To my dismay, we were given the task in class to not use Facebook for a week. It hasn’t even been an entire week and I hate this assignment. I had to disable my phone from getting Facebook updates so that the little notifications wouldn’t taunt me with recent activity. When I was through with that I said my farewells and signed off.
Naturally, my mind needed something else to idle itself with. So like a child to a shiny object I let my hands wander across the keyboard typing in “tumblr.com” and “twitter.com.” If I could not post to Facebook I would post somewhere else to get the social stimulation I craved.
Reading back on this I sound like a drug addict with regards to Facebook, and I find this both amusing and sad. In a way Facebook is an addiction I suppose. I’ve tried to “quit it” before and deactivate my profile for a period of time, but I’ve always found myself wandering back within a few days.
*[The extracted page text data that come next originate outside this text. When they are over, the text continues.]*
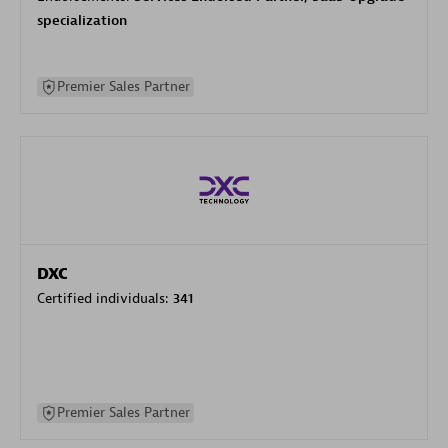
specialization
Premier Sales Partner
DXC
Certified individuals:
341
Premier Sales Partner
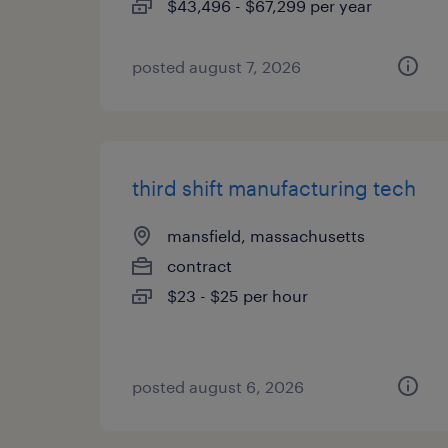
$43,496 - $67,299 per year
posted august 7, 2026
third shift manufacturing tech
mansfield, massachusetts
contract
$23 - $25 per hour
posted august 6, 2026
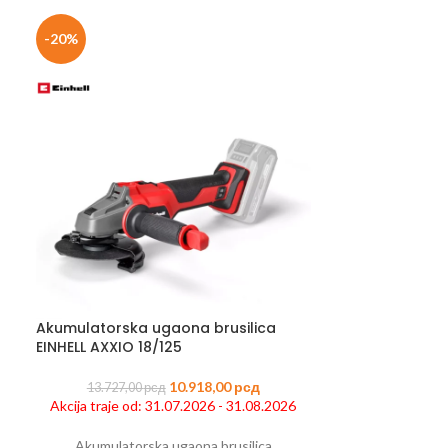
-20%
-33%
Akumulatorska ugaona brusilica
Čekić za rušen
EINHELL AXXIO 18/125
40.445,0
10.918,00
рсд
Akcija traje od
13.727,00
рсд
Akcija traje od: 31.07.2026 - 31.08.2026
Ček
Akumulatorska ugaona brusilica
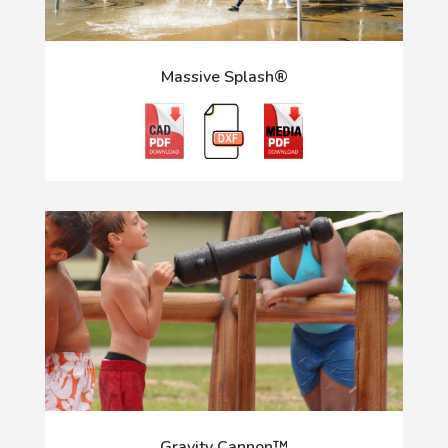
Massive Splash®
Gravity Cannon™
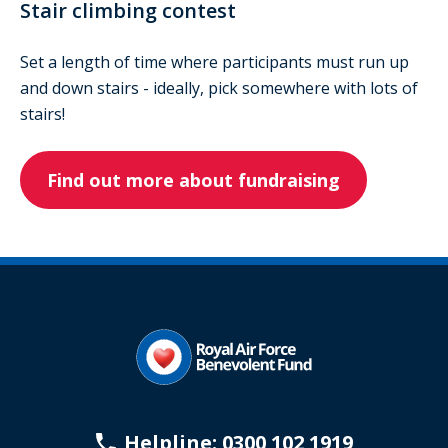
Stair climbing contest
Set a length of time where participants must run up
and down stairs - ideally, pick somewhere with lots of
stairs!
Find out more about fundraising
Helpline: 0300 102 1919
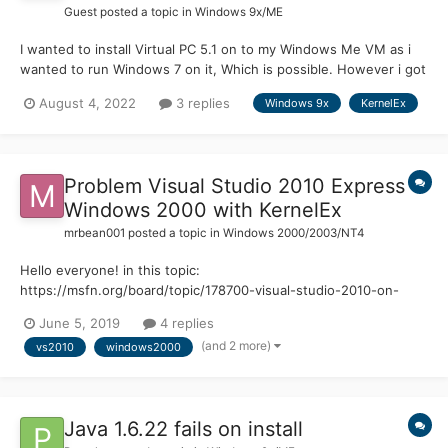
Guest posted a topic in
Windows 9x/ME
I wanted to install Virtual PC 5.1 on to my Windows Me VM as i
wanted to run Windows 7 on it, Which is possible. However i got
two problems. My first problem was that Virtual PC thought i
August 4, 2022
3 replies
Windows 9x
KernelEx
was running a unsupported operating system. I fixed this by
booting into safe mode and then installing. The...
Problem Visual Studio 2010 Express
Windows 2000 with KernelEx
mrbean001
posted a topic in
Windows 2000/2003/NT4
Hello everyone! in this topic:
https://msfn.org/board/topic/178700-visual-studio-2010-on-
windows-2000-kernelex/ I talked about my problem with
June 5, 2019
4 replies
installing visual studio 2010 express on windows 2000. The only
(and 2 more)
vs2010
windows2000
problem now is that I can't open it... In fact when I open it says:
"Inv...
Java 1.6.22 fails on install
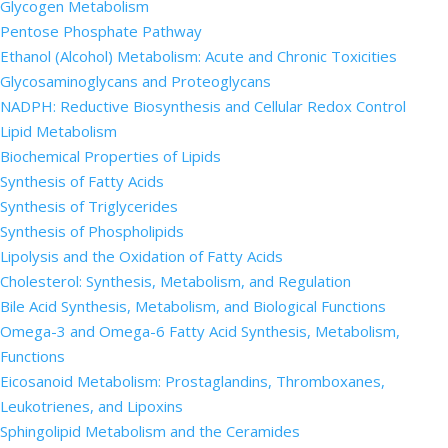
Glycogen Metabolism
Pentose Phosphate Pathway
Ethanol (Alcohol) Metabolism: Acute and Chronic Toxicities
Glycosaminoglycans and Proteoglycans
NADPH: Reductive Biosynthesis and Cellular Redox Control
Lipid Metabolism
Biochemical Properties of Lipids
Synthesis of Fatty Acids
Synthesis of Triglycerides
Synthesis of Phospholipids
Lipolysis and the Oxidation of Fatty Acids
Cholesterol: Synthesis, Metabolism, and Regulation
Bile Acid Synthesis, Metabolism, and Biological Functions
Omega-3 and Omega-6 Fatty Acid Synthesis, Metabolism,
Functions
Eicosanoid Metabolism: Prostaglandins, Thromboxanes,
Leukotrienes, and Lipoxins
Sphingolipid Metabolism and the Ceramides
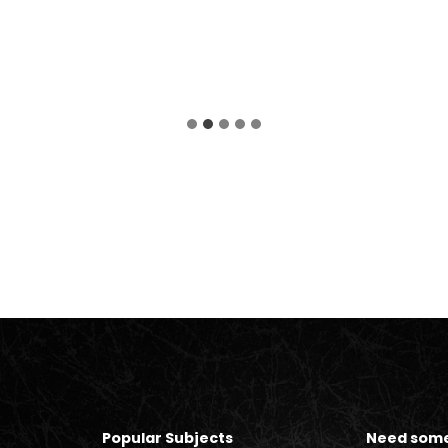
Popular Subjects
Need some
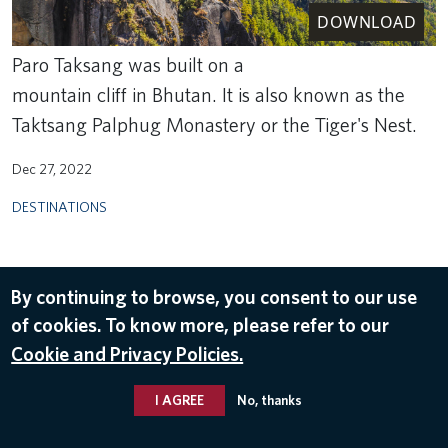
DOWNLOAD
Paro Taksang was built on a
mountain cliff in Bhutan. It is also known as the
Taktsang Palphug Monastery or the Tiger's Nest.
Dec 27, 2022
DESTINATIONS
By continuing to browse, you consent to our use
of cookies. To know more, please refer to our
Cookie and Privacy Policies.
I AGREE
No, thanks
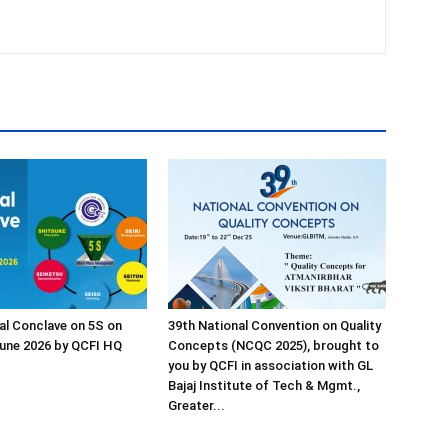
al Conclave on 5S on
39th National Convention on Quality
une 2026 by QCFI HQ
Concepts (NCQC 2025), brought to
you by QCFI in association with GL
Bajaj Institute of Tech & Mgmt.,
Greater...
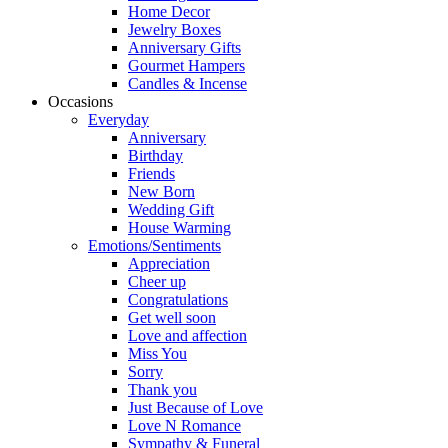
Home Decor
Jewelry Boxes
Anniversary Gifts
Gourmet Hampers
Candles & Incense
Occasions
Everyday
Anniversary
Birthday
Friends
New Born
Wedding Gift
House Warming
Emotions/Sentiments
Appreciation
Cheer up
Congratulations
Get well soon
Love and affection
Miss You
Sorry
Thank you
Just Because of Love
Love N Romance
Sympathy & Funeral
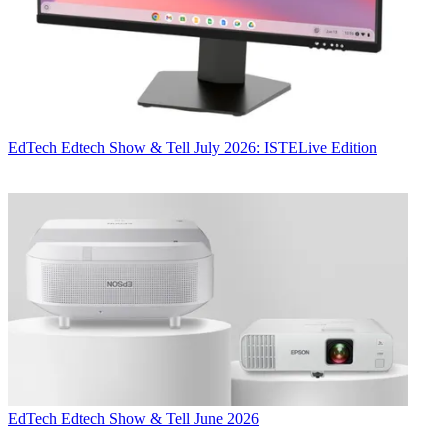
EdTech
Edtech Show & Tell July 2026: ISTELive Edition
EdTech
Edtech Show & Tell June 2026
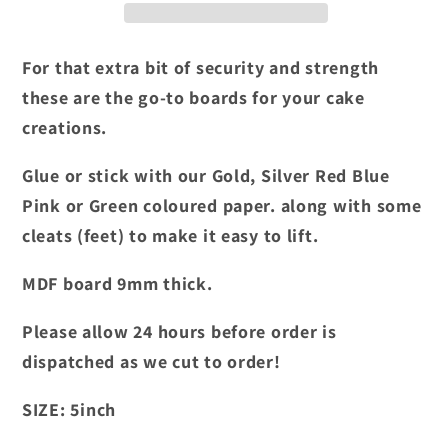
inch
inch
For that extra bit of security and strength
these are the go-to boards for your cake
creations.
Glue or stick with our Gold, Silver Red Blue
Pink or Green coloured paper. along with some
cleats (feet) to make it easy to lift.
MDF board 9mm thick.
Please allow 24 hours before order is
dispatched as we cut to order!
SIZE:
5
inch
Though, in a way it makes sense that it’s so difficult to quit. See, Facebook has a trick that helps to ensure its users wander back to it eventually. It doesn’t really allow you to delete your profile. Instead it merely gives you the option of “deactivating” it and all you must do to get it back is login with your old information. That means you don’t lose any of your old information on there so users are more likely to be willing to return after they’ve deactivated it because it doesn’t take time to set everything back to your preferences, information, friends, etc.
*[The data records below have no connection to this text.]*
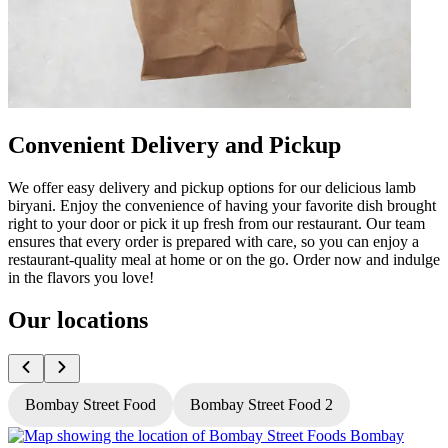
Convenient Delivery and Pickup
We offer easy delivery and pickup options for our delicious lamb
biryani. Enjoy the convenience of having your favorite dish brought
right to your door or pick it up fresh from our restaurant. Our team
ensures that every order is prepared with care, so you can enjoy a
restaurant-quality meal at home or on the go. Order now and indulge
in the flavors you love!
Our locations
Bombay Street Food
Bombay Street Food 2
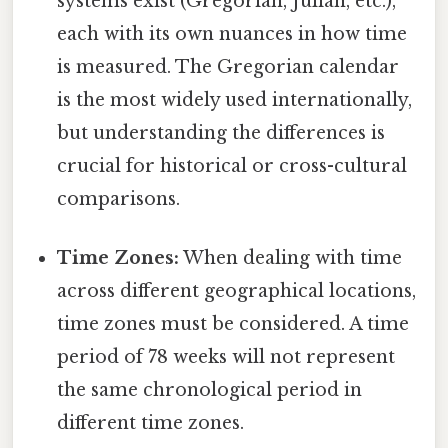
systems exist (Gregorian, Julian, etc.),
each with its own nuances in how time
is measured. The Gregorian calendar
is the most widely used internationally,
but understanding the differences is
crucial for historical or cross-cultural
comparisons.
Time Zones:
When dealing with time
across different geographical locations,
time zones must be considered. A time
period of 78 weeks will not represent
the same chronological period in
different time zones.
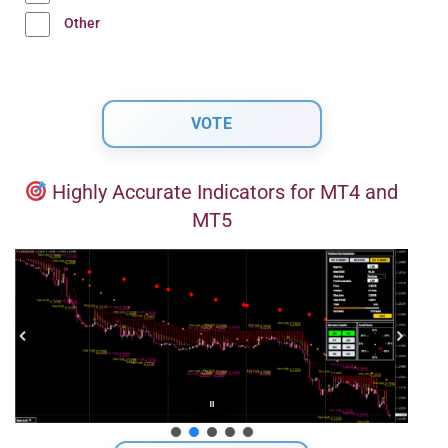
Other
Highly Accurate Indicators for MT4 and
MT5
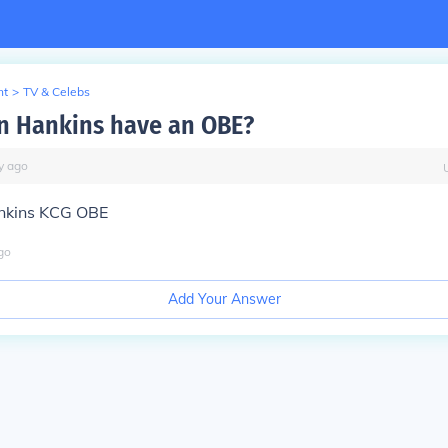
nt
>
TV & Celebs
n Hankins have an OBE?
y
ago
nkins KCG OBE
go
Add Your Answer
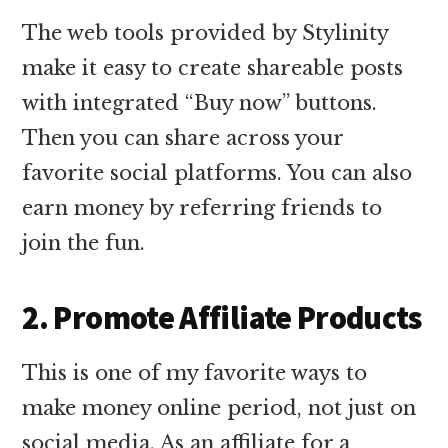
The web tools provided by Stylinity
make it easy to create shareable posts
with integrated “Buy now” buttons.
Then you can share across your
favorite social platforms. You can also
earn money by referring friends to
join the fun.
2. Promote Affiliate Products
This is one of my favorite ways to
make money online period, not just on
social media. As an affiliate for a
I feel like a hypocrite in a way pointing out the lows of the social leviathan and still using it, but it is a useful site. For instance, I can’t wait to get back online and have easier access to the people back home that I don’t get to see down in Texas.
Alas, for now I wait.

Monday, October 11, 2010

And the words go on and on

Doing one thing uninterrupted for a prolonged period of time can be a difficult task. Personally, I have never really been able to do much of anything uninterrupted, regardless of the activity. On occasion I have been completely invested in an art project that I have allowed to just envelop my every action; but because of the intensity of my focus those projects haven’t lasted too terribly long. Anything that takes too long generally loses my interest anyways as I am always trying to find new mind-stimulating activities. So, when I was faced with the assignment in my ATEC 2322 class of reading uninterrupted for 40 minutes I shuddered at the sheer thought. It’s not that I haven’t been able to do that before, in fact on numerous occasions I have been so intoxicated by a good read that I wouldn’t put it down for hours upon hours on end, but it’s really difficult for me to just fall into something like that. Part of it is that the initial attempt to read is something that I always drag my mental heels through. The other part of it is that if I’m going in with an end in sight it is the only thing I can focus on. Unfortunately, I could do nothing to prevent these two blocks from occurring.
                When I began my assignment I looked at the clock to check my time and penciled down that I was allowed to stop reading at 9:56. That was bad choice number one. All I could do throughout my reading was to check the clock to see if time was up yet. Unfortunately the troubles began before that as even before the start of my reading assignment I must confess that I made a stupid choice of reading. I decided that I was going to read In Cold Blood. Now, this isn’t a bad read, in fact it was something I enjoyed, but I had read it before. This meant that the entire time I had even more reason to focus on the clock because none of the information I was reading was new information and therefore not mind stimulating. By the end of it I was honestly just excited to open up my computer and check out what was going on online.
                I feel like that’s how a lot of people today would react, and I’m not really advocating it. Honestly, I wish I could just do simple things like read without the technological word invading my life, but that’s the world we live in today. Hopefully I’ll be able to find something else that can anchor me into the real world and not dwell so much on internet world.